PyTorch version of Stable Baselines, reliable implementations of reinforcement learning algorithms.
https://stable-baselines3.readthedocs.io
MIT License
8.84k stars 1.68k forks source link

[Question] Relationship between n_step, episode, and advantage in episodic tasks #1938

Closed d505 closed 4 months ago

d505 commented 4 months ago

❓ Question

Hello!

I have a question about n_step and the relationship between episodes and advantage in episodic tasks. I have an episodic task that ends with the same step every time. And I use PPO. If n_step is greater than episode length, I believe that the advantage function will take into account and compute for the next episode as well. What do you think is actually the case? Then I would prefer n_step equal to episode length without including other episodes.

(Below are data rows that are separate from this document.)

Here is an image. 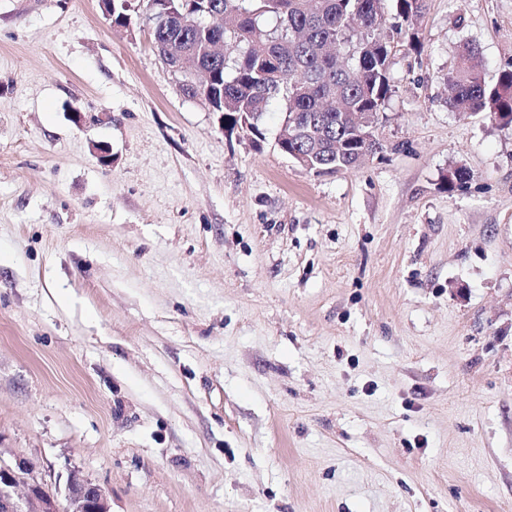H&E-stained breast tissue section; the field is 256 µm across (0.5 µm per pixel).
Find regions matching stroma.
<instances>
[{
	"label": "stroma",
	"instance_id": "obj_1",
	"mask_svg": "<svg viewBox=\"0 0 512 512\" xmlns=\"http://www.w3.org/2000/svg\"><path fill=\"white\" fill-rule=\"evenodd\" d=\"M131 17L0 0V461L111 512H512V127L445 85L512 68V0L385 23L382 149L321 175Z\"/></svg>",
	"mask_w": 512,
	"mask_h": 512
}]
</instances>
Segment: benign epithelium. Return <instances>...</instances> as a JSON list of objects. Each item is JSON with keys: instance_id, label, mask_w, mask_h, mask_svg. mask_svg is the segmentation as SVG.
<instances>
[{"instance_id": "7a95c632", "label": "benign epithelium", "mask_w": 512, "mask_h": 512, "mask_svg": "<svg viewBox=\"0 0 512 512\" xmlns=\"http://www.w3.org/2000/svg\"><path fill=\"white\" fill-rule=\"evenodd\" d=\"M25 474L27 467L19 462L13 467L0 462V512H110L105 490L75 471L68 478L63 506ZM19 486L26 487L25 494L17 493Z\"/></svg>"}]
</instances>
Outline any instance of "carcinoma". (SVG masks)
I'll use <instances>...</instances> for the list:
<instances>
[{
  "label": "carcinoma",
  "mask_w": 512,
  "mask_h": 512,
  "mask_svg": "<svg viewBox=\"0 0 512 512\" xmlns=\"http://www.w3.org/2000/svg\"><path fill=\"white\" fill-rule=\"evenodd\" d=\"M178 0L166 13L162 0H146L153 12V39L172 68L167 47L179 44L189 65L211 72L210 87L184 78L182 91L224 113L228 134L264 139V116L277 99L286 101L281 142L286 152L305 156L316 173L354 170L358 152L382 150L377 121L392 94V47L381 36V0ZM398 26L411 27L424 0H393ZM478 48L463 45L446 81L456 112H493L512 124V69L495 85L486 83L473 59Z\"/></svg>",
  "instance_id": "carcinoma-1"
}]
</instances>
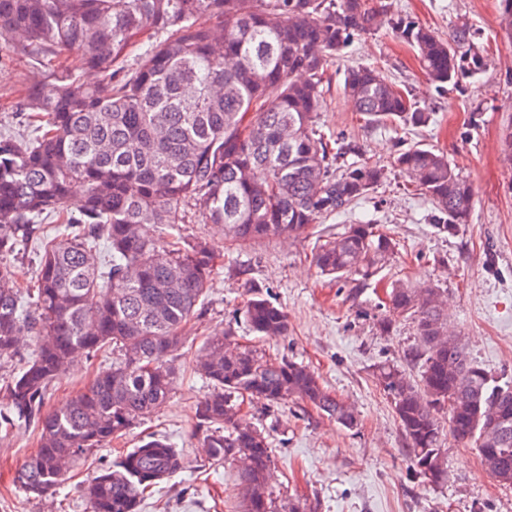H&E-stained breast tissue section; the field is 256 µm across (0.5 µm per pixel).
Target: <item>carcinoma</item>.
Here are the masks:
<instances>
[{
    "instance_id": "cac0c4a2",
    "label": "carcinoma",
    "mask_w": 512,
    "mask_h": 512,
    "mask_svg": "<svg viewBox=\"0 0 512 512\" xmlns=\"http://www.w3.org/2000/svg\"><path fill=\"white\" fill-rule=\"evenodd\" d=\"M388 26L416 53L439 91L481 70L475 31L451 40L395 16L383 0H0L8 51L32 60L74 58L103 75L84 84L64 65L49 82L26 88L15 128L0 129V358L18 337L36 350L0 384L12 425L38 417L39 449L16 477L28 495L59 487L71 464L104 448L169 396L189 322L207 297L214 246L167 232L195 213L224 227L230 251L296 238L323 217L342 215L386 177L385 168L347 161L355 147L326 134L330 67L362 35ZM147 37L133 64L131 48ZM343 90L366 124L418 127L431 113L380 71L349 68ZM393 166L435 209L433 227L453 235L468 221L471 190L444 153L423 145L398 151ZM80 208H67L72 187ZM64 225L50 237L46 221ZM155 224L156 237L144 233ZM36 246L35 281L21 288L10 259ZM396 242L357 221L312 251L320 273L363 283L396 253ZM390 315H407L418 342L405 361L413 381L390 364L377 379L393 400L409 446L411 470L443 481L445 436L473 448L489 475L512 488V379L476 364L448 329L439 289L397 281L386 293ZM252 333H288V315L259 292L243 308ZM112 354V364L67 403L42 412L50 386L78 355ZM207 383L195 409L211 459L247 452L239 475L244 512H269L272 451L237 400L259 394L272 404L301 401L347 429L353 408L308 366L271 360L233 339L209 337L193 359ZM448 428L441 427V415ZM185 467L161 438L127 451L84 486L89 512H140L147 493Z\"/></svg>"
}]
</instances>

The following piece of code. https://github.com/DLR-RM/stable-baselines3/blob/master/stable_baselines3/common/buffers.py#L402

On the other hand, other questions seemed to suggest that including other episodes would be a good idea. https://github.com/DLR-RM/stable-baselines3/issues/560

Checklist

qgallouedec commented 4 months ago

If the episode length is constant, and n_step is greater than the episode length, then yes, the rollout will contain data from several episodes. In fact, as explained in the issue you linked, this allows for more stable updates. Why do you want to reduce n_step so that this isn't the case?

d505 commented 4 months ago

Thanks for the reply. I thought it was a problem in calculating the advantage. I understand that Advantage is similar to cumulative rewards. It seemed to me that the reward for an action in another episode is not related to the action in the current episode. I thought the same was true for the Advantage calculation. https://github.com/DLR-RM/stable-baselines3/blob/master/stable_baselines3/common/buffers.py#L425-L434

qgallouedec commented 4 months ago

I'm not 100% sure I understand what you mean, but if the question is whether the advantage calculation takes into account the end of an episode, i.e. whether the summation stops with the end of the episode, then yes, it does. Additionally for the TD(lambda) estimator, you can check #375 or "Telescoping in TD(lambda)" in David Silver Lecture 4: https://www.youtube.com/watch?v=PnHCvfgC_ZA

d505 commented 4 months ago

Thank you. Maybe I didn't understand code well enough. So every time the episode changes, 1 is set in self.episode_starts[] and the advantage is reset.